Art. 3º Esta Portaria entra em vigor em 3 de maio de 2021.

TEREZA CRISTINA CORREA DA COSTA DIAS

ANEXO

3.7.27 Requisitos Fitossanitários para Oryza sativa (arroz) segundo país de destino e origem para os Estados Partes

I – INTRODUÇÃO

1 – ÂMBITO

O presente Sub-standard estabelece os requisitos fitossanitários harmonizados a serem aplicados pelas Organizações Nacionais de Proteção Fitossanitária (ONPFs) dos Estados Partes no intercâmbio regional para Oryza sativa (arroz).

2 – REFERÊNCIAS

– Standard 3.7 Requisitos Fitossanitários Harmonizados por Categoria de Risco para o Ingresso de Produtos Vegetais, 2ª Revisão, aprovado pela Resolução GMC Nº 52/02.

– Lista das Principais Pragas Quarentenárias para a Região do COSAVE, 2018.

– Listas Nacionais de Pragas Quarentenárias dos Estados Partes, 2018.

– Avaliação de Risco das Pragas: Aphelenchoides besseyi, Burkholderia glumae, Callosobruchus analis, Callosobruchus chinensis, Callosobruchus maculatus, Caperonia palustris, Urophorus humeralis, Corcyra cephalonica, Cyperus difformis, Echinochloa oryzoides, Eragrostis plana, Erigeron canadensis, Latheticus oryzae, Thlaspi arvense.

3 – DESCRIÇÃO

O presente Sub-standard estabelece os requisitos fitossanitários harmonizados a serem utilizados pelas ONPFs dos Estados Partes no intercâmbio regional para Oryza sativa (arroz), em suas diferentes apresentações e organizados por país de destino e origem.

II. 29. A. PAÍS DE DESTINO: ARGENTINA

REQUISITOS FITOSSANITÁRIOS PARA Oryza sativa

CATEGORIA 4

CLASSE 3:Sementes

Código:ORYSA 2 13 01 03 4

Requisitos fitossanitários:

R0– Requer Permissão Fitossanitária de Importação.

R2– O envio deve vir acompanhado pelo CF (ou pelo CFR, se corresponde), onde se certifiquem as Declarações Adicionais solicitadas.

R1– Requer inspeção fitossanitária ao ingresso.
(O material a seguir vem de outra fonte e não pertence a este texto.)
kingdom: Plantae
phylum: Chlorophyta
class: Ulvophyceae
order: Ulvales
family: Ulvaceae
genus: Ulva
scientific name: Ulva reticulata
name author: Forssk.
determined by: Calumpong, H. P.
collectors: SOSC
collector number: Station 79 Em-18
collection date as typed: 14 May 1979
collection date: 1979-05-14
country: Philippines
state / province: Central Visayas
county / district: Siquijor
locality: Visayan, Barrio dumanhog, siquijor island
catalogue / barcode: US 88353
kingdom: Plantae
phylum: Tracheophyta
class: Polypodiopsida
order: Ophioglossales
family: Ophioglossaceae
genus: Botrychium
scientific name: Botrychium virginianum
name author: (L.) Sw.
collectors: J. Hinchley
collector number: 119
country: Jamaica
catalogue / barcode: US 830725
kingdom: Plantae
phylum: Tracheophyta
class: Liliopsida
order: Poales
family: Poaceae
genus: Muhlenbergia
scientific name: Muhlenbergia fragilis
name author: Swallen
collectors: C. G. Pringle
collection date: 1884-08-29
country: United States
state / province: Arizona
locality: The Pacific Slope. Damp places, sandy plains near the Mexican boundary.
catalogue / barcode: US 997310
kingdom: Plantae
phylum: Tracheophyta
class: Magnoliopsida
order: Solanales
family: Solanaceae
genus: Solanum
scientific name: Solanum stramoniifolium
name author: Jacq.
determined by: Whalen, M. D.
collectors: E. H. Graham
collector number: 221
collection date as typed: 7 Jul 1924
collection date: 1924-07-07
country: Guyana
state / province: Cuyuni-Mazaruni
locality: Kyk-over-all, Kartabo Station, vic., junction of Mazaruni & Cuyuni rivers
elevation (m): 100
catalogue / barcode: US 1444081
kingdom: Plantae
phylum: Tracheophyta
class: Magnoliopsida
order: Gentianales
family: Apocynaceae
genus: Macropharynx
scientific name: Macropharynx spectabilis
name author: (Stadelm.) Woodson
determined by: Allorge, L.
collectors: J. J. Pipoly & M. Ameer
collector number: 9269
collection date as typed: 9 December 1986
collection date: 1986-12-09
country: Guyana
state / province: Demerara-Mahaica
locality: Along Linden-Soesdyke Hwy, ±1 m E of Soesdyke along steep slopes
R4– Produto sujeito a Análise Oficial de Laboratório a ingresso.

Declarações Adicionais:

Brasil:

DA5 – O campo de produção de sementes foi submetido a inspeção oficial antes da colheita e não foram detectados Caperonia palustris, Cyperus difformis, Echinochloa oryzoides, Eragrostis plana e Erigeron canadensis.

ou

DA15 – O envio se encontra livre de Caperonia palustris, Cyperus difformis, Echinochloa oryzoides, Eragrostis plana e Erigeron canadensis, de acordo com o resultado da análise oficial de laboratório Nº ( ).

Uruguai:

DA5 – O campo de produção de sementes foi submetido a inspeção oficial antes da colheita e não foram detectados Burkholderia glumae, Cyperus difformis, Echinochloa oryzoides, Eragrostis plana e Erigeron canadensis.

ou

DA15 – O envio se encontra livre de Burkholderia glumae, Cyperus difformis, Echinochloa oryzoides, Eragrostis plana e Erigeron canadensis, de acordo com o resultado da análise oficial de laboratório Nº ( ).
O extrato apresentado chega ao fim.